Real Estate

How To Set The Right Price For Your Home

If you’re thinking about selling your home, you probably already know that inventory has never been lower. For the first time in nearly 15 years, you—the seller—are back in driver’s seat. That doesn’t mean you should hike up the price and be greedy, but you do have an advantage over other sellers whose homes sat around for months and months before finding a buyer. Now, you can lead the market and sell your home quickly—as long as you don’t overprice it. Remember: Sales is about making a deal. If you want to get your home sold quickly, here’s what I recommend you do: 

1. Research the Comps

Make sure you and your broker take the time to look at comparable properties in the area. Look at what’s already closed, which will tell you how the market was. Look at what’s in contract now, which will tell you how the market currently is. And look at incoming listings to get a sense of how the market is trending. Potential buyers and their agents are going to be prepared with this information, and they will know if your home is way overpriced. 
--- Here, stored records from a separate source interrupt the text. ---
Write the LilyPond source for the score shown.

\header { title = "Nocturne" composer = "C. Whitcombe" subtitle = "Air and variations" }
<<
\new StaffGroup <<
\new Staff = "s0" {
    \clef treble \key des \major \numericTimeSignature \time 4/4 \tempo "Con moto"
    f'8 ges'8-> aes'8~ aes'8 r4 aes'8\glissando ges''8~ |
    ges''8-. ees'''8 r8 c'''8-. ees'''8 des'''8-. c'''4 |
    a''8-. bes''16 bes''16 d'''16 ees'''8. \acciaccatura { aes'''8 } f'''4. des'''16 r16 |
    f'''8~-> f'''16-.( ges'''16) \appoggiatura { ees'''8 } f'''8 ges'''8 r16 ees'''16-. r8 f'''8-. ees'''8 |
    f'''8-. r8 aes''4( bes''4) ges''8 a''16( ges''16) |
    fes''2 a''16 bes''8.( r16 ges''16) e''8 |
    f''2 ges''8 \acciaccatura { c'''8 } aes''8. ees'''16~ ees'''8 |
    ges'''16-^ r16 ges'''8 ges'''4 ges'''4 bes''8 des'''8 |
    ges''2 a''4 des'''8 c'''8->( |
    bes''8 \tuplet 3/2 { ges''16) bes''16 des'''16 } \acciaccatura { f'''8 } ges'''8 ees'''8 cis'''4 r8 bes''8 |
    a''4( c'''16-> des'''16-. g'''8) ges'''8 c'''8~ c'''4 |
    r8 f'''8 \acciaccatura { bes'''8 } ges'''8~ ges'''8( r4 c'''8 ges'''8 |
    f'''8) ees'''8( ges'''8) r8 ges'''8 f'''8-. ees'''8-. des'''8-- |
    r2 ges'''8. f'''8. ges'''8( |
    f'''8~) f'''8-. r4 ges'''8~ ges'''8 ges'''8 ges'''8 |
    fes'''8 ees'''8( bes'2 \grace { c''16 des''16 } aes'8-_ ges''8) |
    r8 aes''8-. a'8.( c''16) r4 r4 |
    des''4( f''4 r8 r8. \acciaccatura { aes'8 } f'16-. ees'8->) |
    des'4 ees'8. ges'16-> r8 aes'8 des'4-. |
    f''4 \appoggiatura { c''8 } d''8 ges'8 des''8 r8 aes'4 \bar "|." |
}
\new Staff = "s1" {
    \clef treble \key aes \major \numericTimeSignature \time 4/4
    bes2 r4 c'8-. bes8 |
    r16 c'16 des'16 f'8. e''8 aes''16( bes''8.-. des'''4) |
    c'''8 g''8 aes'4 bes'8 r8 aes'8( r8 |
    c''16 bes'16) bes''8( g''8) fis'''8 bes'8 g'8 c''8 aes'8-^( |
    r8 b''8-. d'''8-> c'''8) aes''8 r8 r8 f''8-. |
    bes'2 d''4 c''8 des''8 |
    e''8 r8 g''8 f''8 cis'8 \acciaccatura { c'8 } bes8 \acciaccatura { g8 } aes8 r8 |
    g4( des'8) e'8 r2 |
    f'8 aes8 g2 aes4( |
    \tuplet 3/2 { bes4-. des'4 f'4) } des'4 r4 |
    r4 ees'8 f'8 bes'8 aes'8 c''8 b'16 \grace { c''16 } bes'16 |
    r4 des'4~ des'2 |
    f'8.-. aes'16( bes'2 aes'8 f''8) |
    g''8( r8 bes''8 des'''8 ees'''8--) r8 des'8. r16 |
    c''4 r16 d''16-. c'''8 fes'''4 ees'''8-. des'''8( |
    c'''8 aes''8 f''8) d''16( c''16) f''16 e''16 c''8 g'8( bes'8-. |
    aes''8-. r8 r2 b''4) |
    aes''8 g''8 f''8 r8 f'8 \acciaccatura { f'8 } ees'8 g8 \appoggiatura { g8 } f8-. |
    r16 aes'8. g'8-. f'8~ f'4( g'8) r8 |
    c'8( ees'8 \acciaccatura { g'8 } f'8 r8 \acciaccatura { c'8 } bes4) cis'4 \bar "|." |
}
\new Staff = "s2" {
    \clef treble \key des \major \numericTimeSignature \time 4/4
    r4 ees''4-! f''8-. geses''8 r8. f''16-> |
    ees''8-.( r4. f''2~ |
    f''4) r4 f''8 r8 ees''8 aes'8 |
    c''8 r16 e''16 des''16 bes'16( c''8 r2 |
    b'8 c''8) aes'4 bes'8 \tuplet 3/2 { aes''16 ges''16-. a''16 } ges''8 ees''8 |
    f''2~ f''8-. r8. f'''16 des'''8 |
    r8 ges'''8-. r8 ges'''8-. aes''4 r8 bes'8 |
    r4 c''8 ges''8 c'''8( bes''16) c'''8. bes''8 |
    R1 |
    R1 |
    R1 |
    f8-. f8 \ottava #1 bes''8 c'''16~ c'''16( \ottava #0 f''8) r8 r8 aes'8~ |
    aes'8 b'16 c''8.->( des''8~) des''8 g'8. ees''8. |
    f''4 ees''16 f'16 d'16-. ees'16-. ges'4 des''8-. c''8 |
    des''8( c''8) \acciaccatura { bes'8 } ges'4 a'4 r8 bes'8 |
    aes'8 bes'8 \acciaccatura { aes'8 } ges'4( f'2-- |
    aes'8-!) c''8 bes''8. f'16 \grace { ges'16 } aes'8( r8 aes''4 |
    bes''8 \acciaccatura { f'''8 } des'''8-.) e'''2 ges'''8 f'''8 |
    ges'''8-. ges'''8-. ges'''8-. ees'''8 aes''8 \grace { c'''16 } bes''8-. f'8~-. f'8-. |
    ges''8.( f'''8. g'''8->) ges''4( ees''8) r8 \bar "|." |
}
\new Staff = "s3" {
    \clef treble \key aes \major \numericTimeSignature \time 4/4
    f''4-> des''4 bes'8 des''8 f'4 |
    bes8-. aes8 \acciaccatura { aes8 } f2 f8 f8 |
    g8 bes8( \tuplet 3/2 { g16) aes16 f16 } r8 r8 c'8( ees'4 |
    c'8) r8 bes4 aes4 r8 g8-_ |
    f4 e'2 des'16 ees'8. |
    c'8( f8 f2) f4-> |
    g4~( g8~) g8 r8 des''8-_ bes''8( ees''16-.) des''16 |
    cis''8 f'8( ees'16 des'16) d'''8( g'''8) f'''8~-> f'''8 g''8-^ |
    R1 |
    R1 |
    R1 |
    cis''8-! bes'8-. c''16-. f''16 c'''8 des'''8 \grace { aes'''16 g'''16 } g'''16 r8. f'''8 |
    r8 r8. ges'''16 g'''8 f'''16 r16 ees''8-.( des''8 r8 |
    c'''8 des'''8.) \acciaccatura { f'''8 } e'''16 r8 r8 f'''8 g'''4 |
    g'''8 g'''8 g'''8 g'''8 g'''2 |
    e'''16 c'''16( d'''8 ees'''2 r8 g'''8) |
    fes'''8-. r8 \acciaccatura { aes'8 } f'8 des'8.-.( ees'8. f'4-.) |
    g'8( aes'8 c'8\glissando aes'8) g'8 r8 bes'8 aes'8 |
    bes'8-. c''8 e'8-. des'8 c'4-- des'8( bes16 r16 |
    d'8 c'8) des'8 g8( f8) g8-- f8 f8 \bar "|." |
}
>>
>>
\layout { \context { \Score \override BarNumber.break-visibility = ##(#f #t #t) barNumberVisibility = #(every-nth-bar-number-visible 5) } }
2. Take a Visual Inventory

Buyers care about price and square footage, but they’re also making decisions based on what they see. As you walk or drive through the neighborhood, take a visual inventory of your home’s external features and how it compares to the ones around it. Are all the other driveways on the block perfectly paved? Are the neighbors’ roofs all brand new? Try to see things through the eyes of a buyer. If necessary, make some adjustments to your home before listing it so it can truly be the belle of the ball, not the runt of the litter.

 3. Price for Attention

As a strategy, we don’t always want to price a listing to sell—Often, we want to price it for attention. To sell a home quickly, you want to see traffic. You want people making appointments to view it. You want an open house with a line out door. In other words, you don’t want to price it at the warm and fuzzy number, you want to close it at the warm and fuzzy number. For example, you want to close around $500,000 to $525,000? Price it at $499,000. Buyers search for listings by price bracket, and for this listing, you want the buyer looking to stay under 500,000 as well as the one willing to go over—price your home to get the attention of both. The more people who come see it, the more frenzy you create, and the more leverage you have to push back or drive up the price through a bidding war.